Thread: finding the eqn of a straight line

A straight line crosses the x-axis at x = 3 and the y-axis at y = −3. Find the equation of the line. Please give your answer in the functional form:
y = a x + b
for some constants a and b.

I know what b is, (-3) but how do I find a? please can someone help?

Originally Posted by [nuthing]

A straight line crosses the x-axis at x = 3 and the y-axis at y = −3. Find the equation of the line. Please give your answer in the functional form: y = a x + b for some constants a and b.
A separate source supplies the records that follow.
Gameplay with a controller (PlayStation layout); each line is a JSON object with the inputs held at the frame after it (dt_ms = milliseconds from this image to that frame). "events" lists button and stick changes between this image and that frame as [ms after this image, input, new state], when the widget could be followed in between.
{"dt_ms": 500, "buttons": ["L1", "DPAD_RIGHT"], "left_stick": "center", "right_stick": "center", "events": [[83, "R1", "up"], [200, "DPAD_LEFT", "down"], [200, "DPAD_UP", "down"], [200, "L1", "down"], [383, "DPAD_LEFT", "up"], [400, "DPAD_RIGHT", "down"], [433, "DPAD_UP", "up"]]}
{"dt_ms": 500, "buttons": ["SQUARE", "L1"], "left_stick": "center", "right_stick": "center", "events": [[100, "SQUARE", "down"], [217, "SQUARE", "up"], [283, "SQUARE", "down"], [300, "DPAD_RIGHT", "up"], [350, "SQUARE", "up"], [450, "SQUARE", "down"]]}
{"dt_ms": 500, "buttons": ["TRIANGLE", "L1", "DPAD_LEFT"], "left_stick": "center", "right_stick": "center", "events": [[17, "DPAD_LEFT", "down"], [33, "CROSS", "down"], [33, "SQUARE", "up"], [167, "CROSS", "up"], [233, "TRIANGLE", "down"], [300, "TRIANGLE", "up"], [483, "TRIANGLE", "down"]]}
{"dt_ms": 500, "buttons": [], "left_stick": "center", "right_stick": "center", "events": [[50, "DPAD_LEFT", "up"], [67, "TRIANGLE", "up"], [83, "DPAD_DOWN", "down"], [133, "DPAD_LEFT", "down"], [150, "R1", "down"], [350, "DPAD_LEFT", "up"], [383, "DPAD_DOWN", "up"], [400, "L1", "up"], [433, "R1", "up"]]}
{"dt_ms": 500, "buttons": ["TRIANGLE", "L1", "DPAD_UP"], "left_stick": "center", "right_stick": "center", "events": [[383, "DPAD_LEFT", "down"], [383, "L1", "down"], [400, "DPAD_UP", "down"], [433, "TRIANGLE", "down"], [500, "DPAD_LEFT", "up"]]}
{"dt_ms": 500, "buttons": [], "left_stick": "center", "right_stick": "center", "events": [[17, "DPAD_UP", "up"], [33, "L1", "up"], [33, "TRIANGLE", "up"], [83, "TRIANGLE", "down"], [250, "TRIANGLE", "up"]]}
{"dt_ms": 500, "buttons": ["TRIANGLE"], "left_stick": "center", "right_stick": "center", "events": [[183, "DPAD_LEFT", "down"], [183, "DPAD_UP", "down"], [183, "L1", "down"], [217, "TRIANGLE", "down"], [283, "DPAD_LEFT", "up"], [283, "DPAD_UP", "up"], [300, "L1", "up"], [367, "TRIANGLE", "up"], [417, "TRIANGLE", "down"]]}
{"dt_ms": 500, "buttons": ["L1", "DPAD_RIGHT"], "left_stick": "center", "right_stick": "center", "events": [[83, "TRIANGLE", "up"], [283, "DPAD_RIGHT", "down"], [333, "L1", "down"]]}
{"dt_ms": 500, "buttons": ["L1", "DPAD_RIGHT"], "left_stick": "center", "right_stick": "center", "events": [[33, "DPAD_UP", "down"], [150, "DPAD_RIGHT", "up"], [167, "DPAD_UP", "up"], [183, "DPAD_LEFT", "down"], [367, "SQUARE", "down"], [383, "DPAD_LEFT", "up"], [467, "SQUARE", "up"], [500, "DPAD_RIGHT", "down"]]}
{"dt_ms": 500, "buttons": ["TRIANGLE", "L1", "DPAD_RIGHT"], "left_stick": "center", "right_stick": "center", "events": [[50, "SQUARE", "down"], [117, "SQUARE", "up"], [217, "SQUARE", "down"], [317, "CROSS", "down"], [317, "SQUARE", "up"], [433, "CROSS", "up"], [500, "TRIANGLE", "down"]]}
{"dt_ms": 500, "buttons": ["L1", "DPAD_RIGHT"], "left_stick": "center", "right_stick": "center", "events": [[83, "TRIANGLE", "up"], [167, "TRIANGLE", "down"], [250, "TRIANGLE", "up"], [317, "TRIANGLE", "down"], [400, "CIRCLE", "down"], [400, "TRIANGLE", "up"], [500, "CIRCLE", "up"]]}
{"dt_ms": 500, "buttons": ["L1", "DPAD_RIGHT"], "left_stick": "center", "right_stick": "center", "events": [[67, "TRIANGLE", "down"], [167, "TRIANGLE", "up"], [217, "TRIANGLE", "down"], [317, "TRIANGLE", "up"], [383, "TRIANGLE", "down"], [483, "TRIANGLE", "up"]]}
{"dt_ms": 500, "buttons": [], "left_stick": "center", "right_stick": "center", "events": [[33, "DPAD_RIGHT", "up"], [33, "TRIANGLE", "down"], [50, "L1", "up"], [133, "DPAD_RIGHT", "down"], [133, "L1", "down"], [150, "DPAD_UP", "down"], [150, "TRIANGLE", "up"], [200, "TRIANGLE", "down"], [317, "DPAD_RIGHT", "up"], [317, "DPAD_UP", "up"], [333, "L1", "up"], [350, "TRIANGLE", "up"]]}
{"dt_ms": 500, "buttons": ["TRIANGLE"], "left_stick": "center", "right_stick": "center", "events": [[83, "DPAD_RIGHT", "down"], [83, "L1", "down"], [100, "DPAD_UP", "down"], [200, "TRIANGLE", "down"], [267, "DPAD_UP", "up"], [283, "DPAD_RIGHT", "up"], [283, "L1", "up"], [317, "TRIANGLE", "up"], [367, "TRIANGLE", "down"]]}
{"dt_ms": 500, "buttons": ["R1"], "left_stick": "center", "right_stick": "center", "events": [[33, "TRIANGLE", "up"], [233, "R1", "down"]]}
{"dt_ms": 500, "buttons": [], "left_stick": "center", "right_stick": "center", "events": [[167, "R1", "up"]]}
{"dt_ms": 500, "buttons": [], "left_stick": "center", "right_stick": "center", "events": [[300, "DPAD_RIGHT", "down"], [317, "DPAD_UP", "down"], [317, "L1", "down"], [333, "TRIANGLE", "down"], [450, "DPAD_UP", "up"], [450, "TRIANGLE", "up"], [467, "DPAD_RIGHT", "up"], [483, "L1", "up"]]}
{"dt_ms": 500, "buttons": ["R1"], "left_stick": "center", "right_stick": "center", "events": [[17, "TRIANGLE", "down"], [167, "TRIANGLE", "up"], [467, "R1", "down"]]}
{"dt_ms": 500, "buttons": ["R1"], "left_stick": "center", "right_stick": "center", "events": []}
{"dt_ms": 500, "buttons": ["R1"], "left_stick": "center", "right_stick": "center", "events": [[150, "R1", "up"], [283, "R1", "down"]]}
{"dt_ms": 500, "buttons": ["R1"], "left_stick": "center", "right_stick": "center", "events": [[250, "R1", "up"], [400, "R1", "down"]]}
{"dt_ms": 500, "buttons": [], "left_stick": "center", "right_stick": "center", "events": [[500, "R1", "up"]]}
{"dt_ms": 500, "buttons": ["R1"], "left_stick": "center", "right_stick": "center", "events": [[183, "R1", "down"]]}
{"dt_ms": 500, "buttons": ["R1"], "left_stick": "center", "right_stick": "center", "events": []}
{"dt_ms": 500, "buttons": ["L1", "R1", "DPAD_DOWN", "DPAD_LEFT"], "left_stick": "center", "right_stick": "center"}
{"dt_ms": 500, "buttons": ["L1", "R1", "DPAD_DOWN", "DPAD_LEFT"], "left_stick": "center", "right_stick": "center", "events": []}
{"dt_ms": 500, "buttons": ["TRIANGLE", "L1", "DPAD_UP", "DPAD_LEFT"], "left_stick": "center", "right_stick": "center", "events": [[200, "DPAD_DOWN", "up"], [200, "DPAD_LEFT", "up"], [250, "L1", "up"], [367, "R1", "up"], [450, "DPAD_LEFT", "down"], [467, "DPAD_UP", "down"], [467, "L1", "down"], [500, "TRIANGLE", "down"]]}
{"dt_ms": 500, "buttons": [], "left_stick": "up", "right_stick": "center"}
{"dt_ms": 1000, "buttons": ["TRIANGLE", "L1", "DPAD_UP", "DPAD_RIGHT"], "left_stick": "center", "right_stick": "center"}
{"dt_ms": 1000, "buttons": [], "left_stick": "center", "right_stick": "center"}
If we know that neither $\displaystyle p\text{ nor }q$ is zero then the points $\displaystyle (p,0)~\&~(0,q)$ determine the line
$\displaystyle \dfrac{x}{p}+\dfrac{y}{q}=1$.

Originally Posted by [nuthing]

A straight line crosses the x-axis at x = 3 and the y-axis at y = −3. Find the equation of the line. Please give your answer in the functional form:
y = a x + b
for some constants a and b.

I know what b is, (-3) but how do I find a? please can someone help?

When x= 3 y= 0 so 0= 3a+ b. When x= 0, y= -3 so -3= 0a+ b. That second equation tells you that b= -3. Now put that into the first equation and solve for a.

the slope of the line is 1 and the y intercept is -3 so y=x-3


bjh

Originally Posted by bjhopper

the slope of the line is 1 and the y intercept is -3 so y=x-3


bjh

I would have preferred that [nuthing] be allowed to finish the problem himself.